**Exercise instructions**
I need the lines below from the one with "left hip: (65, 575)" down to the one with "left shoulder: (196, 523)" reproduced exactly, both ends included, and nothing else.

── Source material

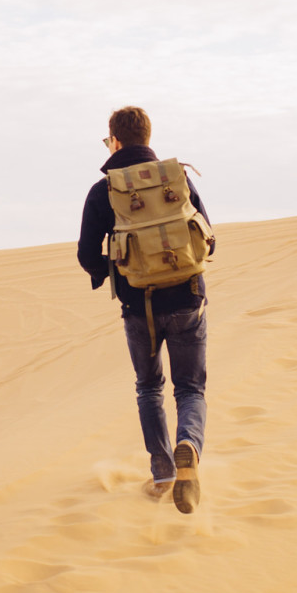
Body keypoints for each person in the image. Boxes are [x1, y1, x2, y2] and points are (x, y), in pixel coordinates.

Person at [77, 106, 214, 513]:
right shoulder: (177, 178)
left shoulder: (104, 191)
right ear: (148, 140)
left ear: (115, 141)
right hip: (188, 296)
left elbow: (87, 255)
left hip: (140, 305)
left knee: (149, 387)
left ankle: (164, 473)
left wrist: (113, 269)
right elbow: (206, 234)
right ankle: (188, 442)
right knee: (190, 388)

────
── Source material

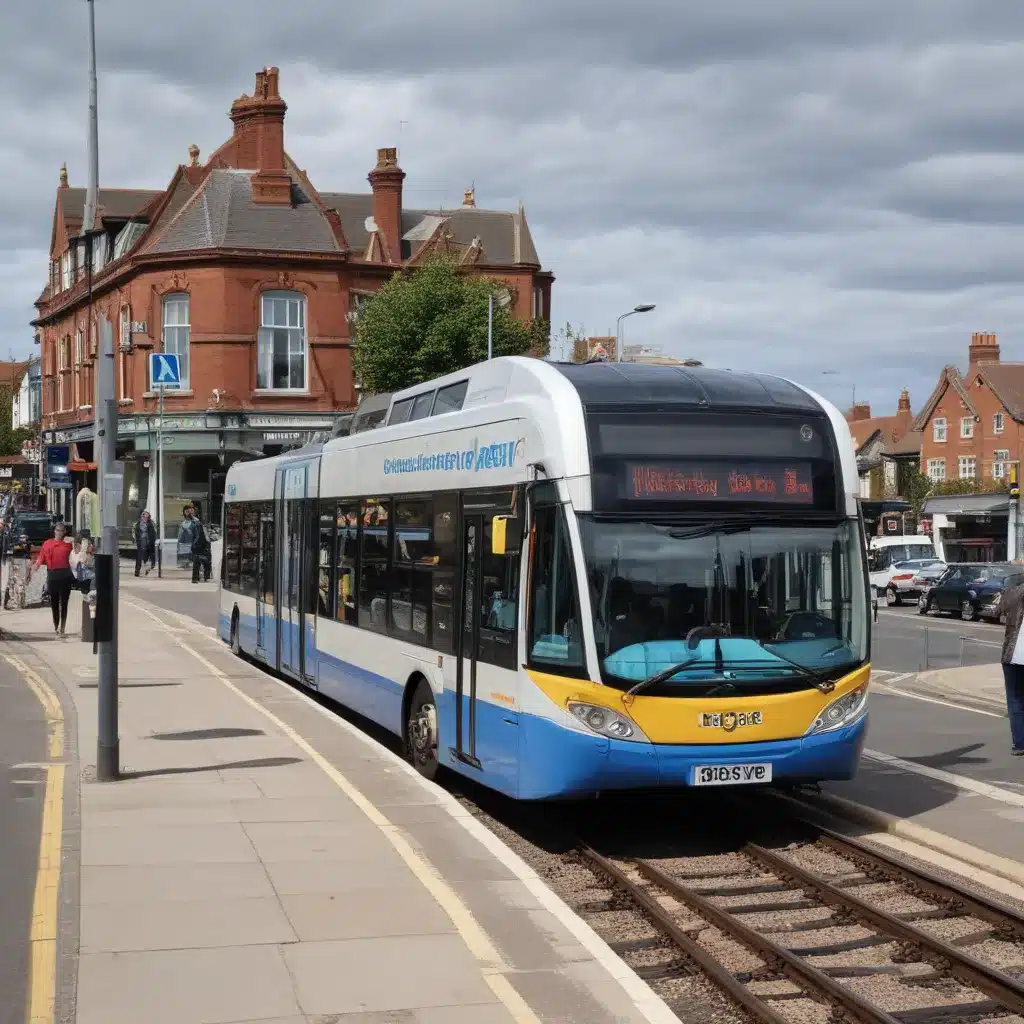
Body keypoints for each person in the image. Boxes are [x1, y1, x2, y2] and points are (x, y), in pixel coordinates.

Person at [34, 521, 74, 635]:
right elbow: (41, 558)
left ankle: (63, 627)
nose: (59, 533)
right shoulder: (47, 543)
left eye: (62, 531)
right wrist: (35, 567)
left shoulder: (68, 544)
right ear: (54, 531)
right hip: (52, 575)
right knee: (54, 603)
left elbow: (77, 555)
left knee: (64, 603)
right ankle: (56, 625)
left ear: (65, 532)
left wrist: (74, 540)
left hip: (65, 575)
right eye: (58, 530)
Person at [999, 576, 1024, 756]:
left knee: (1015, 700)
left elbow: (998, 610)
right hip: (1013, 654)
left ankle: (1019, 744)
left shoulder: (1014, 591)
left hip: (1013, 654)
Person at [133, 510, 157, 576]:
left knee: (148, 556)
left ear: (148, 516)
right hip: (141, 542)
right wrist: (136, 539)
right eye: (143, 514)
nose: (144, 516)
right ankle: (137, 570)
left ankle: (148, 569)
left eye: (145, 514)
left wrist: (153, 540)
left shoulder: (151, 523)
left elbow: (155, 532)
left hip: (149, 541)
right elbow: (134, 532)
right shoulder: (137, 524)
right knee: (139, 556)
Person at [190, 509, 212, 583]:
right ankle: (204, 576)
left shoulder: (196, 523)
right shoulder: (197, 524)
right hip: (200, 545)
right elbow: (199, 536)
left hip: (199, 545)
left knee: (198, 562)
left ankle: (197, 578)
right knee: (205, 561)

────

**Output for this exercise**
left hip: (65, 575)
right eye: (58, 530)
Person at [999, 576, 1024, 756]:
left knee: (1015, 700)
left elbow: (998, 610)
right hip: (1013, 654)
left ankle: (1019, 744)
left shoulder: (1014, 591)
left hip: (1013, 654)
Person at [133, 510, 157, 576]:
left knee: (148, 556)
left ear: (148, 516)
right hip: (141, 542)
right wrist: (136, 539)
right eye: (143, 514)
nose: (144, 516)
right ankle: (137, 570)
left ankle: (148, 569)
left eye: (145, 514)
left wrist: (153, 540)
left shoulder: (151, 523)
left elbow: (155, 532)
left hip: (149, 541)
right elbow: (134, 532)
right shoulder: (137, 524)
right knee: (139, 556)
Person at [190, 509, 212, 583]:
right ankle: (204, 576)
left shoulder: (196, 523)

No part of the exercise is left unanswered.